The children of former KR cadres often find it hard to believe that mass killings and starvation occurred during the KR regime simply because they were told otherwise growing up. For instance, Ngin Sinoun from Anlong Veng, the niece of Ta Mok, one of the senior officials during the KR regime known as “the Butcher,” was never taught about the harsh reality of the regime despite having a father who was a former KR soldier. Her family led her to believe that the KR revolution existed to help the country fight off the Vietnamese invaders, and that “the Vietnamese killed everyone, including Cambodian intellectuals,” an erroneous claim that KR revolutionaries continue to make today. The KR revolution was not just something that she heard about or read in a textbook – she experienced it everyday in this former KR community. Growing up, she would often flee to the mountains to escape the fighting with Vietnamese troops. Ta Mok even told her to be careful and study hard to prevent the Vietnamese from ever brainwashing her or indoctrinating her.
However, it is important to keep in mind that her circumstances are also quite different from that of the children of other survivors. She grew up in Angling Veng, which up to 1997 was still occupied by the KR. The KR regime that she is familiar with, in the 1980s and 1990s, is very different from the KR responsible for developing the Killing Fields in the late 1970s. This raises the importance of writing a collective history for the entire nation to allow a deeper understanding of this historical complexity.
Today both survivors and former KR cadres stress the importance of genocide education for the younger generations, but limited resources significantly hinder their efforts. History teachers emphasize the need to educate children about past events in order to prevent events like the genocide from re-occuring. Education is prevention. In Kampong Tralach district Kampong Chhnang province, the hotbed of KR recruits in the early 1970s, history teachers Sok Saruon and Cum Chandara, both born after the KR regime, bemoan that the current educational curriculum covers too limited a time period. They believe that interactive forms of education can be more effective: bringing in survivors to tell their stories, having field trips to S-21 or the Killing Fields, and using visual media. Peace and reconciliation activist Man Sokkoeun, at Youth for Peace, has adopted such an approach, showing pictures and videos to the youth to raise awareness about the KR regime and draw their interests in learning about their country’s history.

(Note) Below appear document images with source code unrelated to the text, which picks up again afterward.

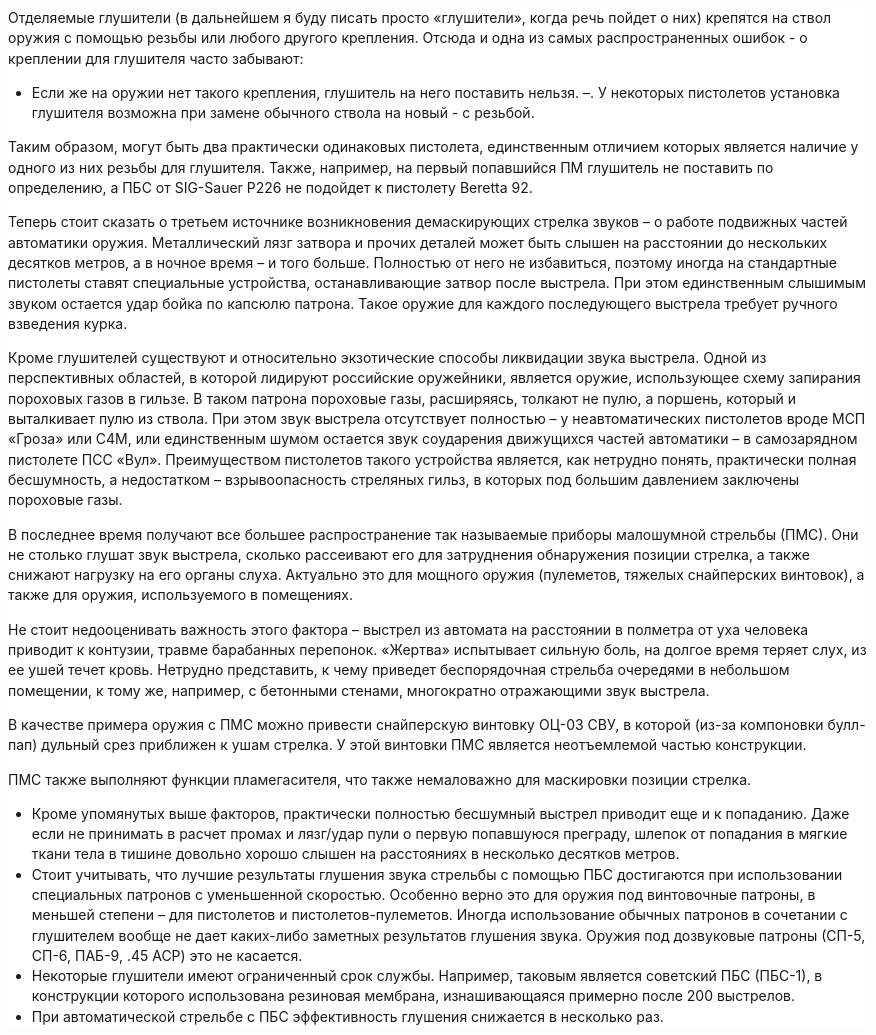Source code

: Отделяемые глушители (в дальнейшем я буду писать просто «глушители», когда речь пойдет о них) крепятся на ствол оружия с помощью резьбы или любого другого крепления. Отсюда и одна из самых распространенных ошибок - о креплении для глушителя часто забывают:

*	Если же на оружии нет такого крепления, глушитель на него поставить нельзя. –. У некоторых пистолетов установка глушителя возможна при замене обычного ствола на новый - с резьбой. 

Таким образом, могут быть два практически одинаковых пистолета, единственным отличием которых является наличие у одного из них резьбы для глушителя. Также, например, на первый попавшийся ПМ глушитель не поставить по определению, а ПБС от SIG-Sauer P226 не подойдет к пистолету Beretta 92.

Теперь стоит сказать о третьем источнике возникновения демаскирующих стрелка звуков – о работе подвижных частей автоматики оружия. Металлический лязг затвора и прочих деталей может быть слышен на расстоянии до нескольких десятков метров, а в ночное время – и того больше. Полностью от него не избавиться, поэтому иногда на стандартные пистолеты ставят специальные устройства, останавливающие затвор после выстрела. При этом единственным слышимым звуком остается удар бойка по капсюлю патрона. Такое оружие для каждого последующего выстрела требует ручного взведения курка.

Кроме глушителей существуют и относительно экзотические способы ликвидации звука выстрела. Одной из перспективных областей, в которой лидируют российские оружейники, является оружие, использующее схему запирания пороховых газов в гильзе. В таком патрона пороховые газы, расширяясь, толкают не пулю, а поршень, который и выталкивает пулю из ствола. При этом звук выстрела отсутствует полностью – у неавтоматических пистолетов вроде МСП «Гроза» или С4М, или единственным шумом остается звук соударения движущихся частей автоматики – в самозарядном пистолете ПСС «Вул». Преимуществом пистолетов такого устройства является, как нетрудно понять, практически полная бесшумность, а недостатком – взрывоопасность стреляных гильз, в которых под большим давлением заключены пороховые газы.

В последнее время получают все большее распространение так называемые приборы малошумной стрельбы (ПМС). Они не столько глушат звук выстрела, сколько рассеивают его для затруднения обнаружения позиции стрелка, а также снижают нагрузку на его органы слуха. Актуально это для мощного оружия (пулеметов, тяжелых снайперских винтовок), а также для оружия, используемого в помещениях. 

Не стоит недооценивать важность этого фактора – выстрел из автомата на расстоянии в полметра от уха человека приводит к контузии, травме барабанных перепонок. «Жертва» испытывает сильную боль, на долгое время теряет слух, из ее ушей течет кровь. Нетрудно представить, к чему приведет беспорядочная стрельба очередями в небольшом помещении, к тому же, например, с бетонными стенами, многократно отражающими звук выстрела.

В качестве примера оружия с ПМС можно привести снайперскую винтовку ОЦ-03 СВУ, в которой (из-за компоновки булл-пап) дульный срез приближен к ушам стрелка. У этой винтовки ПМС является неотъемлемой частью конструкции.

ПМС также выполняют функции пламегасителя, что также немаловажно для маскировки позиции стрелка.

*	Кроме упомянутых выше факторов, практически полностью бесшумный выстрел приводит еще и к попаданию. Даже если не принимать в расчет промах и лязг/удар пули о первую попавшуюся преграду, шлепок от попадания в мягкие ткани тела в тишине довольно хорошо слышен на расстояниях в несколько десятков метров.
*	Стоит учитывать, что лучшие результаты глушения звука стрельбы с помощью ПБС достигаются при использовании специальных патронов с уменьшенной скоростью. Особенно верно это для оружия под винтовочные патроны, в меньшей степени – для пистолетов и пистолетов-пулеметов. Иногда использование обычных патронов в сочетании с глушителем вообще не дает каких-либо заметных результатов глушения звука. Оружия под дозвуковые патроны (СП-5, СП-6, ПАБ-9, .45 ACP) это не касается.
*	Некоторые глушители имеют ограниченный срок службы. Например, таковым является советский ПБС (ПБС-1), в конструкции которого использована резиновая мембрана, изнашивающаяся примерно после 200 выстрелов.
*	При автоматической стрельбе с ПБС эффективность глушения снижается в несколько раз.
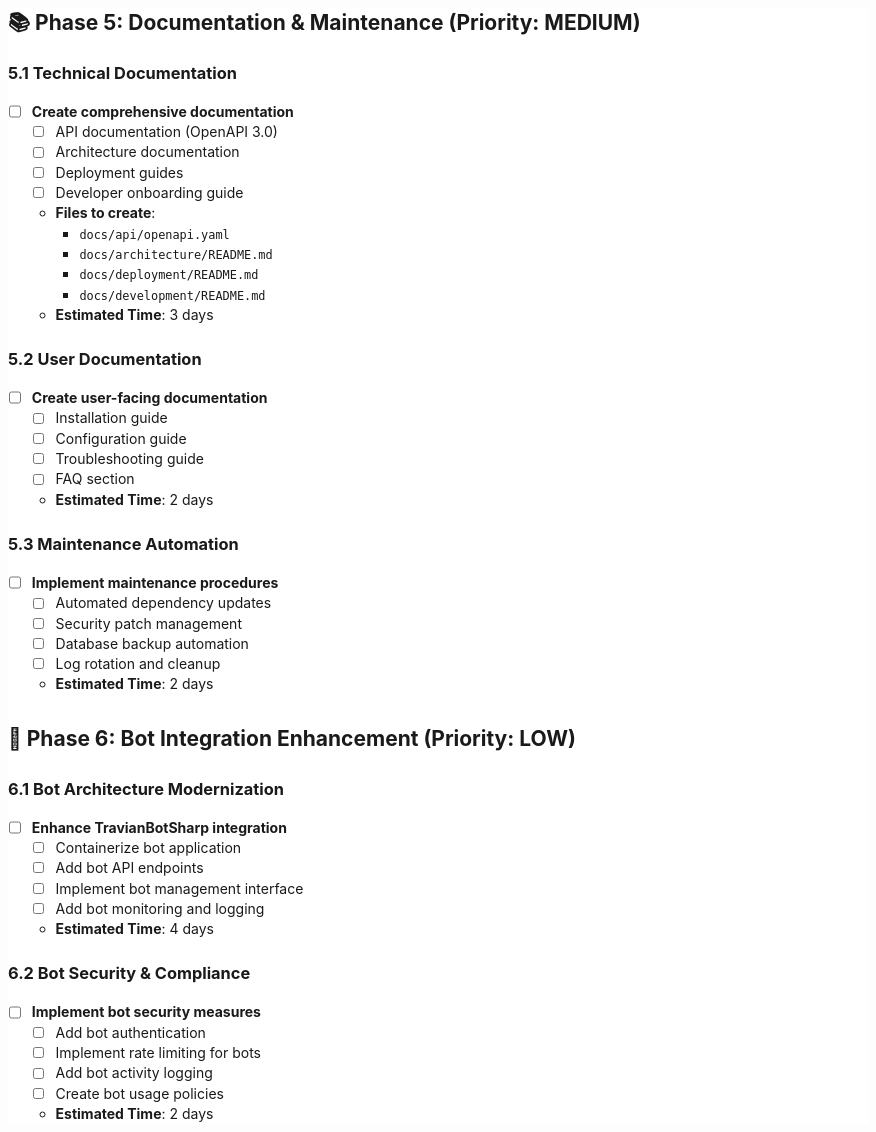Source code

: ## 📚 Phase 5: Documentation & Maintenance (Priority: MEDIUM)

### 5.1 Technical Documentation
- [ ] **Create comprehensive documentation**
  - [ ] API documentation (OpenAPI 3.0)
  - [ ] Architecture documentation
  - [ ] Deployment guides
  - [ ] Developer onboarding guide
  - **Files to create**:
    - `docs/api/openapi.yaml`
    - `docs/architecture/README.md`
    - `docs/deployment/README.md`
    - `docs/development/README.md`
  - **Estimated Time**: 3 days

### 5.2 User Documentation
- [ ] **Create user-facing documentation**
  - [ ] Installation guide
  - [ ] Configuration guide
  - [ ] Troubleshooting guide
  - [ ] FAQ section
  - **Estimated Time**: 2 days

### 5.3 Maintenance Automation
- [ ] **Implement maintenance procedures**
  - [ ] Automated dependency updates
  - [ ] Security patch management
  - [ ] Database backup automation
  - [ ] Log rotation and cleanup
  - **Estimated Time**: 2 days

## 🤖 Phase 6: Bot Integration Enhancement (Priority: LOW)

### 6.1 Bot Architecture Modernization
- [ ] **Enhance TravianBotSharp integration**
  - [ ] Containerize bot application
  - [ ] Add bot API endpoints
  - [ ] Implement bot management interface
  - [ ] Add bot monitoring and logging
  - **Estimated Time**: 4 days

### 6.2 Bot Security & Compliance
- [ ] **Implement bot security measures**
  - [ ] Add bot authentication
  - [ ] Implement rate limiting for bots
  - [ ] Add bot activity logging
  - [ ] Create bot usage policies
  - **Estimated Time**: 2 days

While the United Nations and transnational human rights community have urged for the ending of the prosecution of the KR leadership for crimes of genocide, war crimes, and crimes against humanity, Cambodians now have the enormous task of preserving the history of the genocide and the memory of its victims for younger generations. Since 2009, the Documentation Center of Cambodia, a non-governmental organization that has documented the atrocities of the KR regime since 1995, has partnered up the Ministry of Education, Youth, and Sports of the Royal Cambodian government to work with schools to provide information and resources to educate students. For the first time in their modern history, Cambodians have begun to take ownership in not only documenting but defining their own history.